Copy out, from the entries below, each line that holds the string "route".
____ Data supplied
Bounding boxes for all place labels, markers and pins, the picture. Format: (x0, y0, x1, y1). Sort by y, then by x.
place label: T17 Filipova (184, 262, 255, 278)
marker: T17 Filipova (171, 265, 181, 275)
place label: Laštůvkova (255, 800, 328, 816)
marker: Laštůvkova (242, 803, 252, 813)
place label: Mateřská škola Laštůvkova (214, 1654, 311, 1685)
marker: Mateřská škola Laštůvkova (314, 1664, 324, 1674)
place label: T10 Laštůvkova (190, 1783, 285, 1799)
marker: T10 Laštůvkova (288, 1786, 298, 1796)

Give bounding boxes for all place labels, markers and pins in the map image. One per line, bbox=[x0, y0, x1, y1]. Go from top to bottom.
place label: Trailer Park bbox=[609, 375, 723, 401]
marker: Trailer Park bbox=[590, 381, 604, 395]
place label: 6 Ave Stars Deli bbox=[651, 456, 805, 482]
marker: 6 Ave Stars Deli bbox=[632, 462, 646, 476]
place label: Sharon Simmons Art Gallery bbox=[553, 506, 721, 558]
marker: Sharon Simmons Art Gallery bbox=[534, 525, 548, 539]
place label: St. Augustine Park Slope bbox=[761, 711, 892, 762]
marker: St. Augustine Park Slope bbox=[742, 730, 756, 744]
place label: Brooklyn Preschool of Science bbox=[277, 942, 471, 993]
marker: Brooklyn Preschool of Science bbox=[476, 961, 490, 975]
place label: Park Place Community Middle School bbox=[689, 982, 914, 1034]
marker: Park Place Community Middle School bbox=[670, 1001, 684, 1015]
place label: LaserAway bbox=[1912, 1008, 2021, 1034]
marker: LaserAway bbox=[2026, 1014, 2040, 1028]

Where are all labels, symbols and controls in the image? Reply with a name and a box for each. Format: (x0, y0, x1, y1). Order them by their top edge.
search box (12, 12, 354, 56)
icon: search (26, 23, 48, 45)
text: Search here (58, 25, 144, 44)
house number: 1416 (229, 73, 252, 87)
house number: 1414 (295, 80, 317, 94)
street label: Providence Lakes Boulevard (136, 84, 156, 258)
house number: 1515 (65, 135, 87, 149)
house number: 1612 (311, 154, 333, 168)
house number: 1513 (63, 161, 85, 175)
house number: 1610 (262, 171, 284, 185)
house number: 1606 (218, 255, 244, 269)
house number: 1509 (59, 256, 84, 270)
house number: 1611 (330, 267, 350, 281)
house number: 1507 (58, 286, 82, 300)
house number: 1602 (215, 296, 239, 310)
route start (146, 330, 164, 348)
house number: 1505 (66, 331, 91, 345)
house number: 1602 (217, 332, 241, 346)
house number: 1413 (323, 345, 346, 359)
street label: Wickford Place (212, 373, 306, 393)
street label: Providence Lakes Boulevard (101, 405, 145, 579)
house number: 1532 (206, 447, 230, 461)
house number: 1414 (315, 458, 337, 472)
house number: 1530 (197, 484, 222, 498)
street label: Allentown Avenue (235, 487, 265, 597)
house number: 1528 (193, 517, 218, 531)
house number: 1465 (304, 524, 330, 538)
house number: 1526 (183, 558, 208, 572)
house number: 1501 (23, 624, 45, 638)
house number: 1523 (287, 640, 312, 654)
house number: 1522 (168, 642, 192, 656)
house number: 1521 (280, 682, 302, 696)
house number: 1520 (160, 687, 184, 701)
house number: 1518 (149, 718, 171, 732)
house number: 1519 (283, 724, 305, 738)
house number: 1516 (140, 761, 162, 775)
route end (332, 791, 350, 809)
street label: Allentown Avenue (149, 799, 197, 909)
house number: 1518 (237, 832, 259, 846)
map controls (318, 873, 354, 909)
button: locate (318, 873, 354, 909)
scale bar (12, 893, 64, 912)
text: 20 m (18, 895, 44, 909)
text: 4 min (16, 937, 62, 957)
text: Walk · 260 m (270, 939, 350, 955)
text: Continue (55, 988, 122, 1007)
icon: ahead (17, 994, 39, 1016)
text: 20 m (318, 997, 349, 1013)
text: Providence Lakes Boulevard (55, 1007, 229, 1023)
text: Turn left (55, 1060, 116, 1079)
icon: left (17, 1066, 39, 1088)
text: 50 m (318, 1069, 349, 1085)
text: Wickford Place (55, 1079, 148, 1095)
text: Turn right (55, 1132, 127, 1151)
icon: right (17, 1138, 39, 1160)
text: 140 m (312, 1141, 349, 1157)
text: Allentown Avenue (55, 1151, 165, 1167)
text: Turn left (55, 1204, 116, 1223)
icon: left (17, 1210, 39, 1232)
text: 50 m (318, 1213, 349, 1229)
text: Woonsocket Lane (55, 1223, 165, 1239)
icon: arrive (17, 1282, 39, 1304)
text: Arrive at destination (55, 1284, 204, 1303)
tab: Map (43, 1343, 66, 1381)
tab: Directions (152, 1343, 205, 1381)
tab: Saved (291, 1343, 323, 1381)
________
- **The answer**:
route start (146, 330, 164, 348)
route end (332, 791, 350, 809)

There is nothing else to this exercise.